Introduction
Roch Hachana, littéralement 'Tête de l'Année', est bien plus qu'une simple célébration du changement d'année civile dans le calendrier hébraïque. C'est une fête d'une profonde gravité spirituelle, désignée dans la Torah sous le nom de 'Yom Teroua' (Jour de la Sonnerie). Elle inaugure une période de dix jours de pénitence et d'introspection, les 'Yamim Noraïm' (Jours Redoutables), qui s'achèvent par le jeûne solennel de Yom Kippour. Roch Hachana commémore à la fois la création du monde et la souveraineté de Dieu, invitant chaque individu à un bilan de conscience.
Description
Roch Hachana est observée pendant deux jours, même en Terre d'Israël (une exception parmi les fêtes bibliques), reflétant l'incertitude historique liée à la déclaration de la nouvelle lune. Le commandement central de la fête est l'écoute des sonneries du chofar, une corne de bélier. Une série de cent sons est produite selon des motifs spécifiques (Tekiah, Shevarim, Terouah). Ce son archaïque sert de réveil spirituel, appelant à l'introspection et au retour vers Dieu (Techouva). Les offices de prière sont longs et solennels, incluant des litanies spéciales (piyyoutim) et des prières uniques comme le 'Avinou Malkeinou' (Notre Père, Notre Roi).
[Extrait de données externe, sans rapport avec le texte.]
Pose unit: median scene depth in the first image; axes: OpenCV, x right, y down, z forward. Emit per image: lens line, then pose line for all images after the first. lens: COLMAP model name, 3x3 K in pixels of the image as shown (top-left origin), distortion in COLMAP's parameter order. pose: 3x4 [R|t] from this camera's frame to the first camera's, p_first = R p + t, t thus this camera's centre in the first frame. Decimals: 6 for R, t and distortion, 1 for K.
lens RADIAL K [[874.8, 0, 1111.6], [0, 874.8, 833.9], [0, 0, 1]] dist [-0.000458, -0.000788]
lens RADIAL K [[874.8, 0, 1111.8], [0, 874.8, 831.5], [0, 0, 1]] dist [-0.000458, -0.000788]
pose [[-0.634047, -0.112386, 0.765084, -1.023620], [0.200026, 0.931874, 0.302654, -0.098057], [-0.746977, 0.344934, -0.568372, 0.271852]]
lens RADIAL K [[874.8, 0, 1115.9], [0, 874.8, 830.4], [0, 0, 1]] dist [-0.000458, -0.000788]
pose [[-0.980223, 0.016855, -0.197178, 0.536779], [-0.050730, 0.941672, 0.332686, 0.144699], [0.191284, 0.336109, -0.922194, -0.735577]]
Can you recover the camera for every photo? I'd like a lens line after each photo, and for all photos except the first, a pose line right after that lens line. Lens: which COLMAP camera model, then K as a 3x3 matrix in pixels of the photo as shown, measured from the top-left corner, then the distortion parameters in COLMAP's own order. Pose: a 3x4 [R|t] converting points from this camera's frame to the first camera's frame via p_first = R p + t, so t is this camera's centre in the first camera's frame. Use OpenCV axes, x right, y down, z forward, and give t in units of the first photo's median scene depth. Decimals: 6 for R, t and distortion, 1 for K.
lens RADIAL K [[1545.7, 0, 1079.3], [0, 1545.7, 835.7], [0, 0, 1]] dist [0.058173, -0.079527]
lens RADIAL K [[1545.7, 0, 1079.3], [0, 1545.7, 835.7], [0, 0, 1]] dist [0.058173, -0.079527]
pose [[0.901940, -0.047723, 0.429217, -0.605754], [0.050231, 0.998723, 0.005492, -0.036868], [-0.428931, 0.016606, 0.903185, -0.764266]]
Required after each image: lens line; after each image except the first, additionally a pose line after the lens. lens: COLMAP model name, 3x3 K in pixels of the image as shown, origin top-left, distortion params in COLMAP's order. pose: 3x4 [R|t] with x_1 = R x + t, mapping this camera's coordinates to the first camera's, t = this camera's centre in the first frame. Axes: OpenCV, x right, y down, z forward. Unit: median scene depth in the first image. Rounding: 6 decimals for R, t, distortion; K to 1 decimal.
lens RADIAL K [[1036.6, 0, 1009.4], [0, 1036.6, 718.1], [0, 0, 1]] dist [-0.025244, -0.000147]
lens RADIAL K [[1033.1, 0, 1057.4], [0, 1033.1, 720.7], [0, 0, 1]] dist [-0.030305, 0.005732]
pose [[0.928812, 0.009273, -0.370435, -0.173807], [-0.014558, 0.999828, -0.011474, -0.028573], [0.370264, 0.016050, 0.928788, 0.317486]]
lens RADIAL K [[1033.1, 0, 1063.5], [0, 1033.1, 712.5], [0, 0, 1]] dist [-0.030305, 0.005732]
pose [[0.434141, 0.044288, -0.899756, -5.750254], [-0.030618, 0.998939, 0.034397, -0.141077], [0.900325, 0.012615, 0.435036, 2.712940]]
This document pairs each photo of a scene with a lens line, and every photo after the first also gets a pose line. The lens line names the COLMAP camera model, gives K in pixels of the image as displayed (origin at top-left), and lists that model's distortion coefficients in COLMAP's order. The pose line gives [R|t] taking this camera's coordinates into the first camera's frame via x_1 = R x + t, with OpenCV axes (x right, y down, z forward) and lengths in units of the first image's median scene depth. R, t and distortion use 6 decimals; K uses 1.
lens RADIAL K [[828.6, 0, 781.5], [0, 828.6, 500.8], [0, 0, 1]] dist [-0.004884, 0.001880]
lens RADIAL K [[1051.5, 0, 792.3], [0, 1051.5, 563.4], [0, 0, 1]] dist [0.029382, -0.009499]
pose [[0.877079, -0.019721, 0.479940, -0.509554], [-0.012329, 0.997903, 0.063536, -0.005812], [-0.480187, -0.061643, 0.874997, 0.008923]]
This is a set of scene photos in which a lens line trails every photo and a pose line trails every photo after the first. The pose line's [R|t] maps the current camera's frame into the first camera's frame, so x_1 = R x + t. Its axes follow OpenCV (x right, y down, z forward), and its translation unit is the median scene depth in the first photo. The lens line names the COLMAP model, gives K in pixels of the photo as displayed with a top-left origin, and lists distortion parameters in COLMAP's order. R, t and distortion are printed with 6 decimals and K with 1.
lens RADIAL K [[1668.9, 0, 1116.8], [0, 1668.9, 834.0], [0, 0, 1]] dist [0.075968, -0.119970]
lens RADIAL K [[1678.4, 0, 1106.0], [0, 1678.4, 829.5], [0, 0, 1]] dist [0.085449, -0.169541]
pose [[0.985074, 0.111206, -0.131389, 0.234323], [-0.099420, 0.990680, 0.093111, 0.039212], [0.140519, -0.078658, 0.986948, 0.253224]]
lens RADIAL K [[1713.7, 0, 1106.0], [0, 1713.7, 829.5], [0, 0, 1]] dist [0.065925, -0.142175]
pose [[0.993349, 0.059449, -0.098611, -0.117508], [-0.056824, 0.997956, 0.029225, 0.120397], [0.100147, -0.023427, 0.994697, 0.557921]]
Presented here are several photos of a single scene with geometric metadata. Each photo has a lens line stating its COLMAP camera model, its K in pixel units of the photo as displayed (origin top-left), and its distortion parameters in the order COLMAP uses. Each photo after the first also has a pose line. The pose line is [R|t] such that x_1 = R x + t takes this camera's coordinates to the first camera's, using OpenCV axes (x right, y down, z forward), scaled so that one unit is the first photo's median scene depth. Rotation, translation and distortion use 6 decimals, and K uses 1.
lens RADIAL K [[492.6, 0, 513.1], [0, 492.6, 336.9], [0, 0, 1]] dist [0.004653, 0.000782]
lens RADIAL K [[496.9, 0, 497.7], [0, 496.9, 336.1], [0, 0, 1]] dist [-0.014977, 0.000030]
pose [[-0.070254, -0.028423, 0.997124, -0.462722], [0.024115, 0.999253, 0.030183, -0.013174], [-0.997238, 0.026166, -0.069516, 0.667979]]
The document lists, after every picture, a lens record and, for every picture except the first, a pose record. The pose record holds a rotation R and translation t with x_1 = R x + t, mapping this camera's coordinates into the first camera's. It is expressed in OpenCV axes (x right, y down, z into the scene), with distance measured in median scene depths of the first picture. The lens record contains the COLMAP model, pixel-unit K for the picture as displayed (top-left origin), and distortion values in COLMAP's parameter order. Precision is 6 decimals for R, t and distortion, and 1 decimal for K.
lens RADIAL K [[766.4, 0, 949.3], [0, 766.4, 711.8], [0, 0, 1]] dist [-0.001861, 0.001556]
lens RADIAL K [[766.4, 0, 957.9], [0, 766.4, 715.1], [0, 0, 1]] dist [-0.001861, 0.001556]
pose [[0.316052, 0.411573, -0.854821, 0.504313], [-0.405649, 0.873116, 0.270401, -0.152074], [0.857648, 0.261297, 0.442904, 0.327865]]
La liturgie met l'accent sur la royauté divine (Malkhuyot), le souvenir (Zikhronot) et le symbolisme du chofar (Shofarot).
Histoire
La source biblique de Roch Hachana se trouve dans le Lévitique (23:23-25) et les Nombres (29:1-6), où elle est appelée 'Zikhron Teroua' (Souvenir par la sonnerie) et 'Yom Teroua'. Son lien avec le Nouvel An et le Jour du Jugement (Yom HaDin) est principalement développé dans la littérature rabbinique du Talmud. Les Sages ont établi que le monde fut créé le 1er Tichri et que ce jour marque le jugement annuel de toute l'humanité, où Dieu inscrit le destin de chacun dans le 'Livre de la Vie'. Les coutumes et les prières se sont enrichies au fil des siècles dans les différentes communautés juives (Ashkénazes, Sépharades, etc.).
Caracteristiques
Outre le chofar, plusieurs coutumes (minhagim) marquent la fête. Le repas de fête est ponctué de mets symboliques (simanim) sur lesquels on récite des souhaits. Le plus connu est la trempette de la pomme dans le miel, exprimant le vœu d'une 'année douce et heureuse'. D'autres aliments comme la grenade ('que nos mérites soient nombreux comme ses grains'), la tête de poisson ou d'agneau ('que nous soyons à la tête et non à la queue'), et des dattes sont consommés. La coutume de 'Tashlikh' consiste à se rendre au bord d'un point d'eau (rivière, mer) le premier après-midi pour y jeter symboliquement ses péchés, en récitant des versets du livre de Michée. On s'abstient de tout travail créatif, à l'instance du Chabbat. Les salutations traditionnelles sont 'Shana Tova' (Bonne année) ou 'Shana Tova Oumetouka' (Bonne et douce année) et 'LeShana Tova Tikatevu' (Puissiez-vous être inscrit pour une bonne année).
Importance
Roch Hachana est un pilier de l'année juive. Elle fixe le ton spirituel pour les dix jours qui suivent et, par extension, pour l'année entière. Elle rappelle la responsabilité individuelle et collective devant Dieu. En célébrant la Création, elle réaffirme la souveraineté divine sur le monde. En tant que Jour du Jugement, elle insuffle une dynamique puissante de changement personnel, de réconciliation et de retour aux valeurs. C'est un moment de rassemblement familial et communautaire intense, mêlant solennité et espoir, où la crainte du jugement est tempérée par la confiance en la miséricorde divine. Son message universel de repentance, de renouveau et d'espoir en un avenir meilleur résonne au-delà de la communauté juive.